Il finale è inconcludente allo stesso modo: durante i primi 55 minuti viene accumulata grande tensione, per poi venire scaricata nei successivi 10 minuti con qualcosa che non soddisfa a pieno le aspettative. La protagonista, una volta uscita dallo scantinato, prende al volo un gelato prima che i titoli di coda facciano capolino sullo schermo.
Forse sono io che non sono abituato a film di questo tipo, ma facendo un piccolo sforzo, avrei gestito i tempi in maniera differente per dare un tocco forse più profondo alla vicenda.

Valentina

Most beautiful island: la multirecensione di icrewplay

Il film è particolare, non c’è alcun dubbio. Inizia in un modo, ti fa presagire cosa potrebbe accadere, ma ti spiazza completamente, poiché ciò che accade non te lo aspetteresti mai. L’inizio della storia è quasi un documentario, sono spezzoni di vita reale nella Grande Mela, vicende quotidiane di persone incrociate a caso sulla strada ma girate in modo da renderne lo spettatore totalmente partecipe. Realismo totale, dall’abitazione di fortuna della protagonista, che farà sentire a casa chiunque abbia condiviso l’appartamento con un coinquilino, alla sensazione di dover sopravvivere con i pochi soldi e con tutti i mezzi di cui si dispone. Lavori a volte poco piacevoli, ma necessari. Tutta questa “vita vera“, che viene rappresentata per oltre metà film, l’ho trovata più interessante e coinvolgente della seconda parte. Si percepisce che la regista l’ha vissuta realmente, ed è per questo che riesce a trasmetterla a chi guarda.

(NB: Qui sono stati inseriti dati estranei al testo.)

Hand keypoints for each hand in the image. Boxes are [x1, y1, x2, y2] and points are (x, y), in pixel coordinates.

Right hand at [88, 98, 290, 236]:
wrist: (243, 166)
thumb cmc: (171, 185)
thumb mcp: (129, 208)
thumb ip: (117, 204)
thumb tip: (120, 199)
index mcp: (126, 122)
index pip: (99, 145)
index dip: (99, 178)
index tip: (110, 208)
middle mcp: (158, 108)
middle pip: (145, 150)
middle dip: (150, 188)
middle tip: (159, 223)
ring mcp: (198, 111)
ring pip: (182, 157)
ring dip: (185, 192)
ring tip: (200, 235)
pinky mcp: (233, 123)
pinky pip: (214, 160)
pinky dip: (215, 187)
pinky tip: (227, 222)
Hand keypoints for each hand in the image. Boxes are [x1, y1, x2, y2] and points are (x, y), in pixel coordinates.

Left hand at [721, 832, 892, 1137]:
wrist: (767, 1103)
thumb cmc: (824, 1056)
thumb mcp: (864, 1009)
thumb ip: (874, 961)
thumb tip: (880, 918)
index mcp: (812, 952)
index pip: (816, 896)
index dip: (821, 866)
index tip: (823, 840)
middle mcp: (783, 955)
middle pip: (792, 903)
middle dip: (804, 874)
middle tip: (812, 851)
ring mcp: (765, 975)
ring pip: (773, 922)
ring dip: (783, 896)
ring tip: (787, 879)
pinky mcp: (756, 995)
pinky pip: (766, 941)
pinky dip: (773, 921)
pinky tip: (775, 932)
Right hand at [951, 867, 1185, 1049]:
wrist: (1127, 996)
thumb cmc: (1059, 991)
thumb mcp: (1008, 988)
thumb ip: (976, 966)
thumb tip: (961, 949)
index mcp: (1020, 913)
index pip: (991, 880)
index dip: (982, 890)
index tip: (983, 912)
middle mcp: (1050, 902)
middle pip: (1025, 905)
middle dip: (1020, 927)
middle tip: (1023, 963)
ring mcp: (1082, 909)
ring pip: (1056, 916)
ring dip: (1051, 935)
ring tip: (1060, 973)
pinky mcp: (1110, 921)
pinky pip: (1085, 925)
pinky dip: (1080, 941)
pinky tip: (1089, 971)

Sarebbe stato un capolavoro se questa “trasmissione” fosse perdurata anche nella seconda parte del film, iniziata con una fantastica tensione in grado di tenere incollati tutti allo schermo, ma sfociata poi nel nulla. Un vero peccato poiché l’idea è originale, l’interpretazione eccelsa, la paura e la tensione trasmesse attraverso i gesti più che le parole, cosa che la rendevano reale. Quando il film è terminato mi sono sentita frustrata, con la sensazione di una storia tagliata a metà, di scene mancanti. Mi sono fermata a seguire i titoli di coda quasi aspettando una seconda parte, un continuo. Che non c’era.